* [ФРАГМЕНТ ДОКУМЕНТА]
Господа, это опус, который я написал еще в Штутгарте. Если помните, после боя Кличко-Чисора я пропал на несколько дней, предупредив о том, что меня не будет. Здесь описано то, чем я занимался в это время. Боюсь, к боксу это не имеет никакого отношения, но, надеюсь, это покажется кому-то интересным.
P.S. Иллюстрации, возможно, будут еще.
САМОВОЛКА В ПАРИЖ
Мне опять хочется в Париж, из которого я уехал только сегодня. Мне хочется в Париж, который почти двадцать лет назад чуть не погубил всю мою жизнь. Я так полюбил его тогда, что влез со всеми своими и чужими деньгами в совершенно безумную авантюру и, конечно, проиграл. И я знал, что проиграю, но у меня не было реальной возможности до него добраться, и я выбрал нереальную. Это было все-таки лучше, чем вообще ничего не выбирать и не пробовать. По крайней мере, я не сдался без боя и побежал за мечтой, которая, увы, бежала гораздо быстрее меня.
Я хотел купить там хоть какую-то квартиру, и пусть там даже не будет никакой мебели. Мне хотелось хоть полунищим и полуголодным, но зная, что одна крыша здесь принадлежит мне, ходить по этим улицам, вдыхать этот воздух и смотреть, как по Сене плывет и не уплывает на своем острове Нотр-Дам. Мне хотелось заходить в Сен-Шапель и чувствовать, что Бог есть, и Он меня любит, раз я здесь. Мне хотелось бродить по Марэ, рассматривая один за другим все особняки, и потом выходить на Пляс-де-Вож и, нашарив в кармане мелочь, заказывать кофе в местном ресторанчике с таким видом, словно я могу купить весь этот ресторанчик, и именно так себя чувствовать. Мне хотелось залезть на Монмартр, как будто созданный исключительно для того, чтобы здесь обирали туристов, и чувствовать, что я уже не турист. Мне хотелось подружиться с кем-то из художников, и чтобы мы на каком-то арго беззлобно потешались над теми, кого он рисует.

* [ЗАДАНИЯ]
1. В каком городе, по словам автора очерка о Париже, был написан этот опус?
2. Продолжите очерк о Париже, начав сразу после его последнего предложения.

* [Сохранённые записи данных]
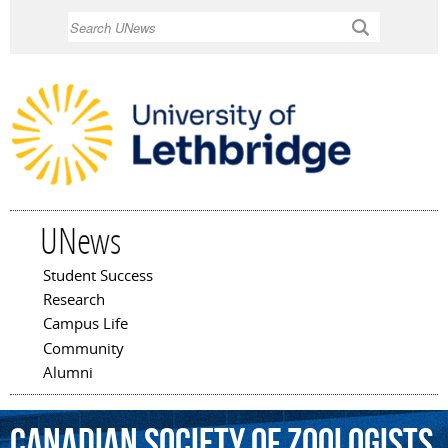
Skip to
Search
main
content
UNews
Student Success
Main menu
Research
Campus Life
Community
Alumni
Canadian
Society
of
Zoologists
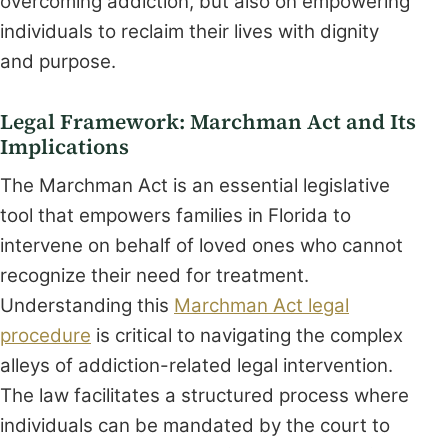
overcoming addiction, but also on empowering
individuals to reclaim their lives with dignity
and purpose.
Legal Framework: Marchman Act and Its
Implications
The Marchman Act is an essential legislative
tool that empowers families in Florida to
intervene on behalf of loved ones who cannot
recognize their need for treatment.
Understanding this
Marchman Act legal
procedure
is critical to navigating the complex
alleys of addiction-related legal intervention.
The law facilitates a structured process where
individuals can be mandated by the court to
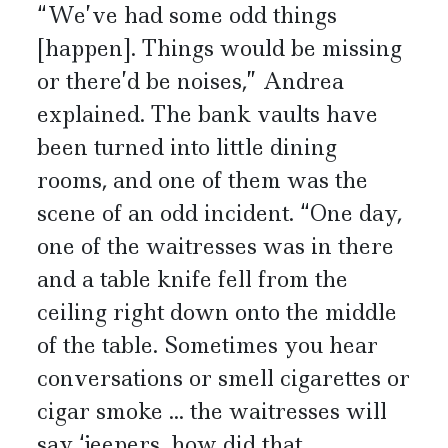
“We’ve had some odd things
[happen]. Things would be missing
or there’d be noises,” Andrea
explained. The bank vaults have
been turned into little dining
rooms, and one of them was the
scene of an odd incident. “One day,
one of the waitresses was in there
and a table knife fell from the
ceiling right down onto the middle
of the table. Sometimes you hear
conversations or smell cigarettes or
cigar smoke ... the waitresses will
say ‘jeepers, how did that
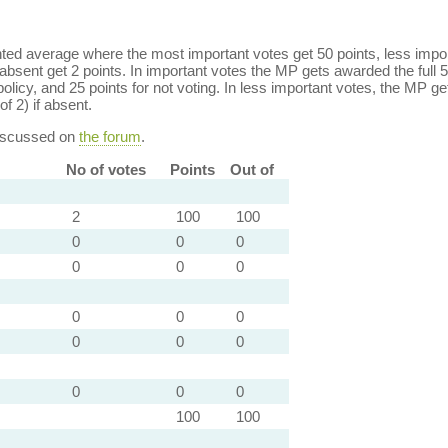
ed average where the most important votes get 50 points, less import
bsent get 2 points. In important votes the MP gets awarded the full 5
policy, and 25 points for not voting. In less important votes, the MP get
of 2) if absent.
discussed on
the forum
.
No of votes
Points
Out of
2
100
100
0
0
0
0
0
0
0
0
0
0
0
0
0
0
0
100
100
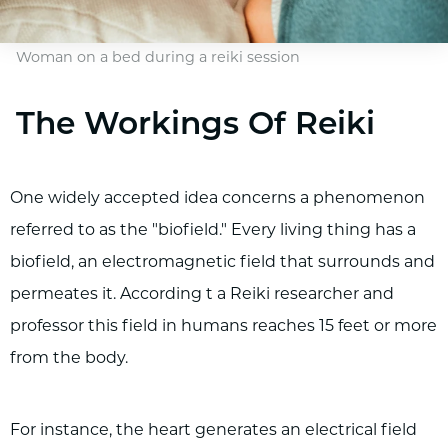
Woman on a bed during a reiki session
The Workings Of Reiki
One widely accepted idea concerns a phenomenon
referred to as the "biofield." Every living thing has a
biofield, an electromagnetic field that surrounds and
permeates it. According t a Reiki researcher and
professor this field in humans reaches 15 feet or more
from the body.
For instance, the heart generates an electrical field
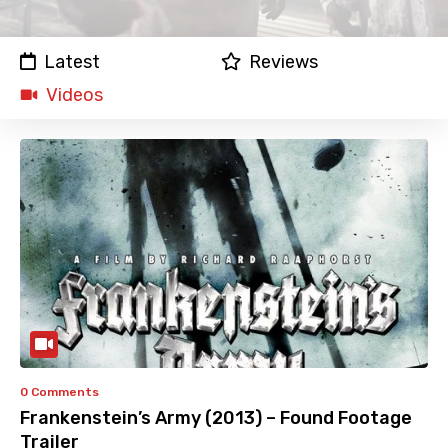
Latest
Reviews
Videos
0 Comments
Frankenstein’s Army (2013) – Found Footage
Trailer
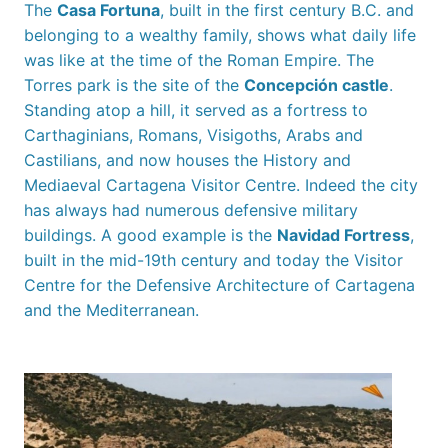
The
Casa Fortuna
, built in the first century B.C. and
belonging to a wealthy family, shows what daily life
was like at the time of the Roman Empire. The
Torres park is the site of the
Concepción castle
.
Standing atop a hill, it served as a fortress to
Carthaginians, Romans, Visigoths, Arabs and
Castilians, and now houses the History and
Mediaeval Cartagena Visitor Centre. Indeed the city
has always had numerous defensive military
buildings. A good example is the
Navidad Fortress
,
built in the mid-19th century and today the Visitor
Centre for the Defensive Architecture of Cartagena
and the Mediterranean.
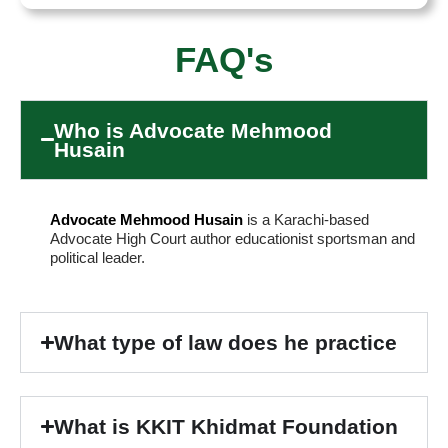
FAQ's
Who is Advocate Mehmood
Husain
Advocate Mehmood Husain
is a Karachi-based
Advocate High Court author educationist sportsman and
political leader.
What type of law does he practice
What is KKIT Khidmat Foundation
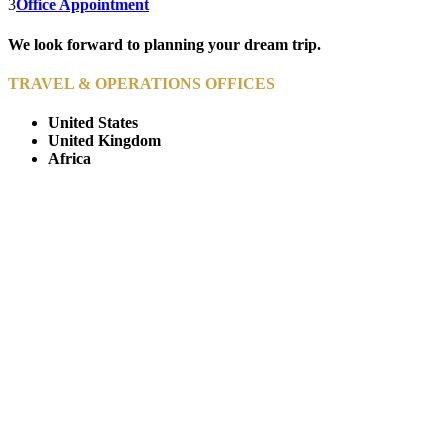
3
Office Appointment
We look forward to planning your dream trip.
TRAVEL & OPERATIONS OFFICES
United States
United Kingdom
Africa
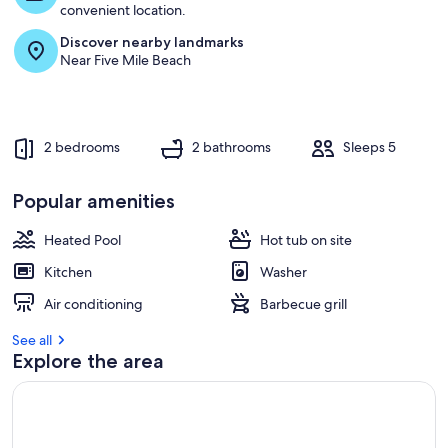
t
convenient location.
Discover nearby landmarks
r
Near Five Mile Beach
e
v
i
e
w
2 bedrooms
2 bathrooms
Sleeps 5
s
i
Popular amenities
n
Heated Pool
Hot tub on site
t
h
Kitchen
Washer
i
s
Air conditioning
Barbecue grill
a
See all
r
Explore the area
e
a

* [ОТВЕТЫ К ЗАДАНИЯМ]
1. В Штутгарте.

2.
И еще я хотел завязать роман с симпатичной продавщицей из булочной, с которой недоговорил, когда ездил туда в последний раз. Она ко мне неровно дышала, и стоило мне прийти туда утром за хлебом, она вместе с булками, немного стесняясь, выкладывала на прилавок и свои налитые декольтированные груди. И то, и другое было отменного качества. Я брал булку, и мне казалось, что я кладу руку ей на грудь. Я не был влюблен, но мне не хотелось затевать с ней интрижку на два дня. Так не ведут себя с женщинами, которые так очаровательно на тебя дуются.
И я знал, что всего этого не будет.
Помню, как тогда, двадцать лет назад, я стоял на Ситэ у моста и почувствовал, что я не только сюда не перееду, но даже не увижу этот город очень-очень долго. Так долго, что я даже не могу себе это представить, я почувствовал, что мне предстоят нелегкие дни, и они будут вызваны именно моим чувством к этому городу, который я полюбил, как женщину. Ведь по-французски слово «город» - женского рода. И ради этой женщины-города я тогда и бросился в омут, зная, что это омут, но я надеялся поднять со дна кусок золота, который, как мне говорили, там лежал. Золота я не достал, но и не утонул. Я выплыл и больше не хотел в Париж.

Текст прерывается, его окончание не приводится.